We ended up with 166 recommendations and it became a blueprint for seniors-related policymaking in Ontario. By engaging physicians like myself, and hopefully yourself in the future, I have come to realize that not only is our job caring for individual patients, but we have an opportunity as physicians where we’ve got knowledge, skills, insights and that folks in government value the perspective we can bring to help shape policy. It’s really rewarding – when I can support patients on a daily basis, one-to-one, but I can also shape the future for so many older Ontarians and Canadians as well.

AZ: That’s truly the role of a physician, to be an advocate. In your work, what are the misconceptions of caring for older adults that you encounter the most?

SS: A lot of people shy away from geriatrics because caring for the elderly has always had this negative connotation. Ageism seems to be the last acceptable ‘ism’ in our society. We, as a society, don’t value older people as much as we should. And therefore we don’t tend to value the people who work with older people as much as we should. I think that’s one of the biggest barriers, that mindset.
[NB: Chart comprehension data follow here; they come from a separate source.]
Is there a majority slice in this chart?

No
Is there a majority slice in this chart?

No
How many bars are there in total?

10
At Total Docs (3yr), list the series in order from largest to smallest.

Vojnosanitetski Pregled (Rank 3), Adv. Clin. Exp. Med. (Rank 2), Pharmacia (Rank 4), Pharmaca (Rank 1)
In geriatrics, I can’t be paid for completing a comprehensive geriatric assessment, according to the government, unless I spend 90 minutes face-to-face with a patient. Patients have never spent that much time with a doctor. And for me, getting 90 minutes to put together a patient’s stories and issues – 90 years in the making – is a real privilege that allows me to get things right.
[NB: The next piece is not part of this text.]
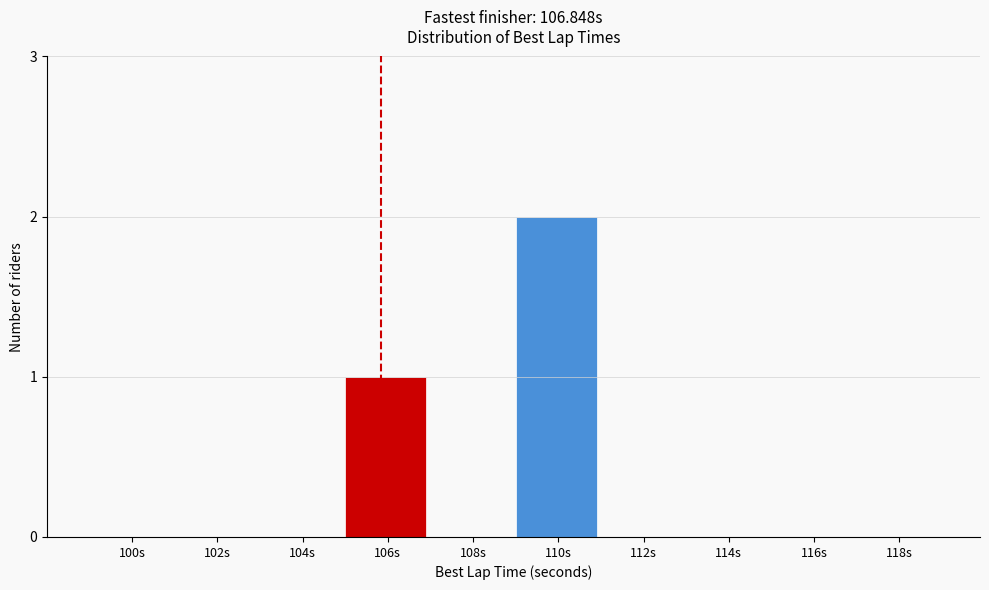

Reading left to right, extract all data points from this chart.

100s=0	102s=0	104s=0	106s=1	108s=0	110s=2	112s=0	114s=0	116s=0	118s=0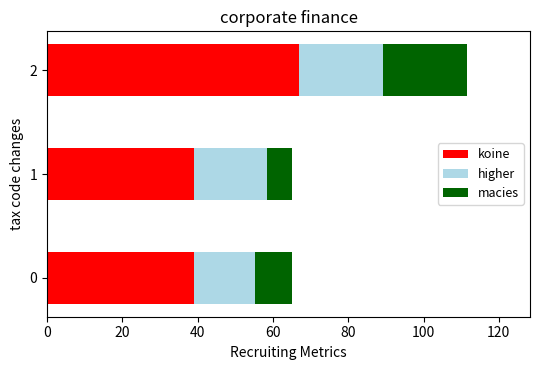

At which category is the sum across all series the highest?

2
It’s fascinating, because in order to treat them today, I need to know who they are, what their experiences have been – not just their medical history, but I need to know what they’ve lived through. And you meet people who’ve lived through wars, who’ve lived through the depression, who’ve done the most interesting things.

The other thing that I love about my older patients is, frankly, by the time they’re 85 or 90, they’re not going to beat around the bush. Their goal is to stay healthy and independent for as long as possible.

AZ: Wow, you’re really selling geriatrics!

SS: I’ll never miss an opportunity! You’re just starting your clerkship now. You’re thinking about public health, while I’m doing public health too as a geriatrician. You have some electives in your fourth year, come join us.

AZ: It’s really fascinating, thinking about the kind of life events that lead to healthy aging and that preventative medicine piece. You also advocate for the ‘elder friendly’ approach. I’m wondering if you can shed some light on why that’s important.

SS: If you think about any hospital across the entire country, on any given day, 60 per cent of the beds are filled with older people. Yet most hospitals in Canada wouldn’t think that their biggest area of care is geriatrics.

When your patients or clients happen to be older adults, you need to start thinking about how the space is designed. When many older adults have challenges with hearing, vision, or mobility, for example, are we making sure that our places and spaces are accessible and accommodating? It’s often just simple things you can do to change the physical environment to accommodate those needs, that all of a sudden not only work well for older adults, but work well for everybody.

In my first report for the Ontario government, we also focused on this concept of age-friendly communities – the idea that if you design for the old, you design for everybody. Ontario, partly because of our Seniors Strategy, is now a world leader in this growing global movement.

So, if we adapt our health care system to meet the needs of an aging population, it can benefit all of us as well.

AZ: Thanks for sharing some great lessons. If you could leave people with one take-home message, what would it be?

SS: Aging is a triumph, it’s not a tsunami. So, think about aging as a triumph. Think about the older people in your lives and how you can make their lives easier. Because, frankly, you set an example for other people in your life to do the same for you when you get older.

* This interview has been edited for length and clarity.